=== EXERCISE DATA ===
===

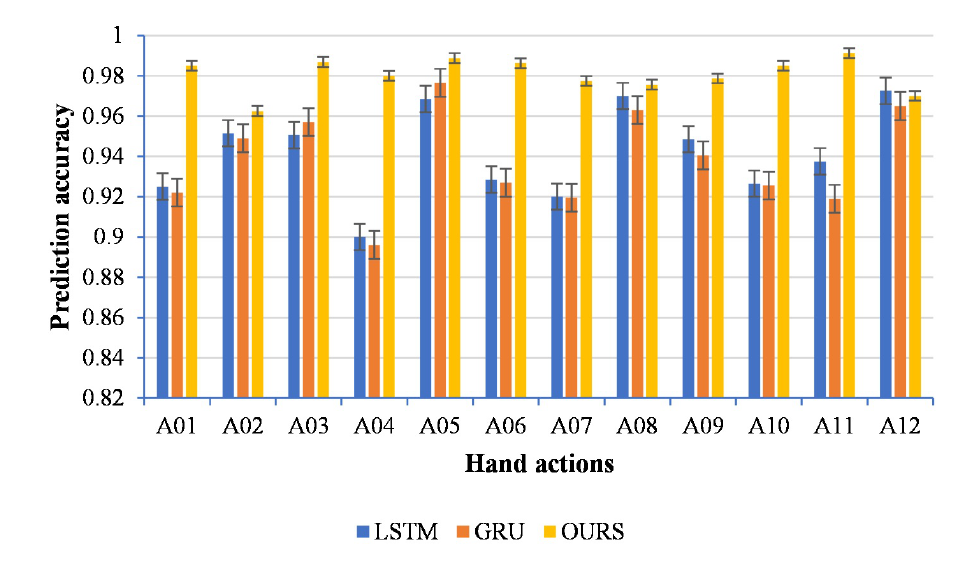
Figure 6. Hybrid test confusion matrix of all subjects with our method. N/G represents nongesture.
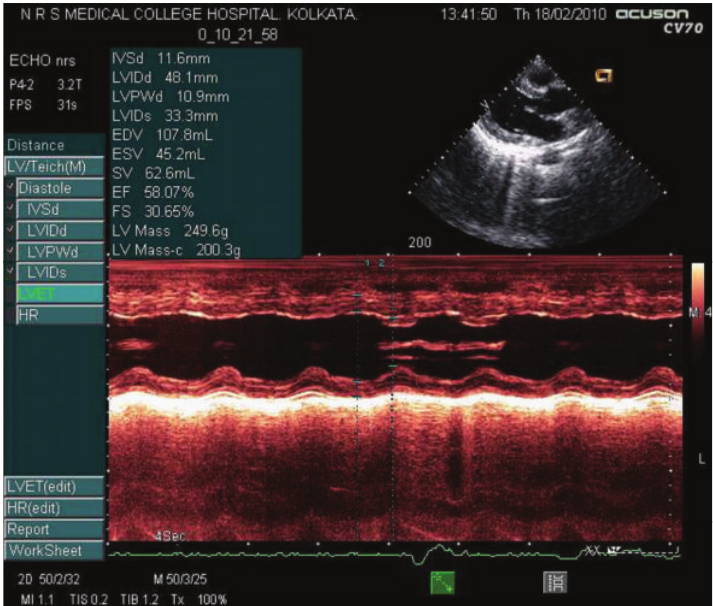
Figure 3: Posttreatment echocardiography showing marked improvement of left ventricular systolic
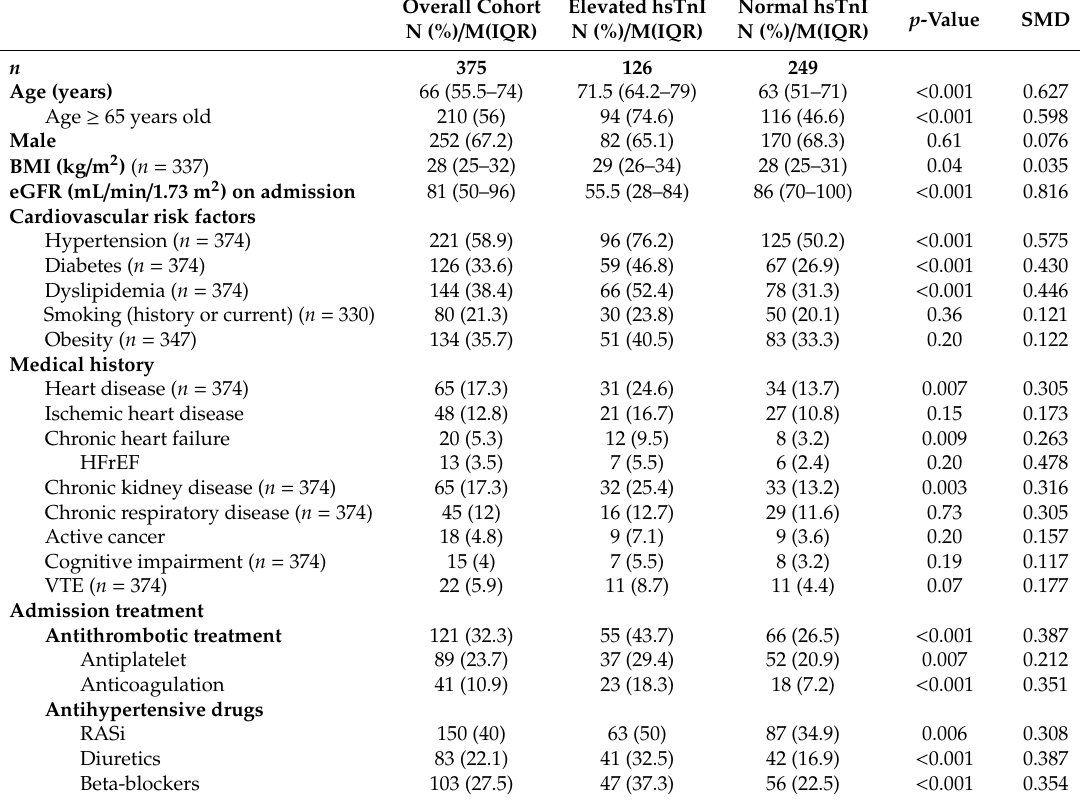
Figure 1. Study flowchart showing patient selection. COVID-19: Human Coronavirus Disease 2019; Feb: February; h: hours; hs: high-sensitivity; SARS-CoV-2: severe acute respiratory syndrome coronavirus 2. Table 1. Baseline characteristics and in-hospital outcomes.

===

=== EXERCISE PROMPT ===
In the answer, the data should reappear exactly, with no pictures.

=== FINAL ANSWER ===
Figure 6. Hybrid test confusion matrix of all subjects with our method. N/G represents nongesture.
Figure 3: Posttreatment echocardiography showing marked improvement of left ventricular systolic
Figure 1. Study flowchart showing patient selection. COVID-19: Human Coronavirus Disease 2019; Feb: February; h: hours; hs: high-sensitivity; SARS-CoV-2: severe acute respiratory syndrome coronavirus 2. Table 1. Baseline characteristics and in-hospital outcomes.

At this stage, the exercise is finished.